Paul is on the phone leaving a message for his kids about a visit scheduled for the next week.

Walter arrives for a first appointment. A well-dressed man who comments on his “nice things” and then fusses with the pillow in the chair and lets Paul know he is a CEO. Paul asks him to tell him about himself but Walter wants to know what he already knows about him. Walter is surprised he knows nothing about him. He is surprised that Paul doesn’t read the business section and tells him that his daughter’s friends at college never read that section either — and he sounds very disapproving. Walter keeps impressing on Paul how important he is.

He tells Paul it was his wife’s idea that he seek therapy because he doesn’t sleep well. Paul notes he has mentioned his wife twice and that she takes good care of him. He says he has tried Xanax and Ambien and says they did not work for him. He says his doctor told him he has underlying anxiety and should talk to someone. Walter is distressed that his whole life he was able to sleep whenever he wanted but now he can’t. 

Paul tells him gently that the kind of therapy he does is not a quick fix. Walter is impatient with this because he wants things to be better now, no matter he cost. Paul tells him he needs to know more about Walter and what is going on before he can say what is wrong.

Paul keeps trying to find out when he began to have trouble sleeping and Walter says he doesn’t really know, that it happened gradually. He mentions his daughter and then he smiles as he talks about her — she is the youngest of his children and only daughter. He is delighted in her and now she is in Rwanda. Walter grabs that as the problem but Paul says he thinks there is more to it than this.

Paul tells him he can see he is suffering for some kind of anxiety and the only way he knows to deal with that is to talk. Paul suggests to him that yes, he should say whatever comes into his mind.

_ _ _ _ _

● **Assignment A**
From the summary of Walter's first session, output the passage from "He tells Paul" up to and including "what is wrong.".
● **Assignment B**
Decide whether each statement agrees with the summary of Walter's first session. Answer yes or no for each, and quote the words that settle it. (i) Seeking therapy was his wife's idea. (ii) Walter found that Xanax and Ambien worked for him. (iii) Walter's daughter is the oldest of his children.

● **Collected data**
_ _ _ _ _

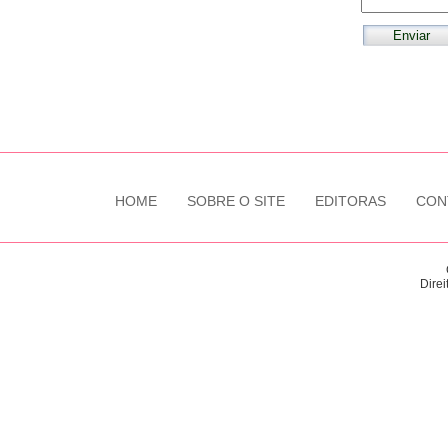
HOME
SOBRE O SITE
EDITORAS
CON
Direi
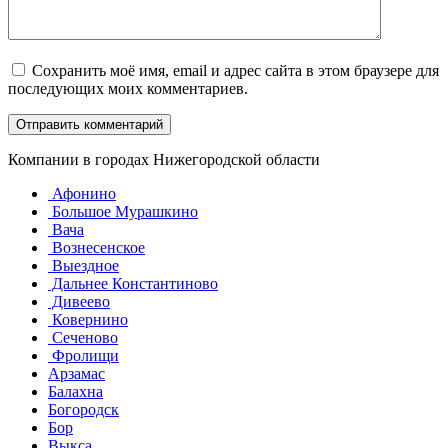
Сохранить моё имя, email и адрес сайта в этом браузере для
последующих моих комментариев.
Компании в городах Нижегородской области
Афонино
Большое Мурашкино
Вача
Вознесенское
Выездное
Дальнее Константиново
Дивеево
Ковернино
Сеченово
Фролищи
Арзамас
Балахна
Богородск
Бор
Выкса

_ _ _ _ _

● **Response area A**
He tells Paul it was his wife’s idea that he seek therapy because he doesn’t sleep well. Paul notes he has mentioned his wife twice and that she takes good care of him. He says he has tried Xanax and Ambien and says they did not work for him. He says his doctor told him he has underlying anxiety and should talk to someone. Walter is distressed that his whole life he was able to sleep whenever he wanted but now he can’t. 

Paul tells him gently that the kind of therapy he does is not a quick fix. Walter is impatient with this because he wants things to be better now, no matter he cost. Paul tells him he needs to know more about Walter and what is going on before he can say what is wrong.

● **Response area B**
(i) Yes: "it was his wife’s idea that he seek therapy"
(ii) No: "says they did not work for him"
(iii) No: "she is the youngest of his children and only daughter"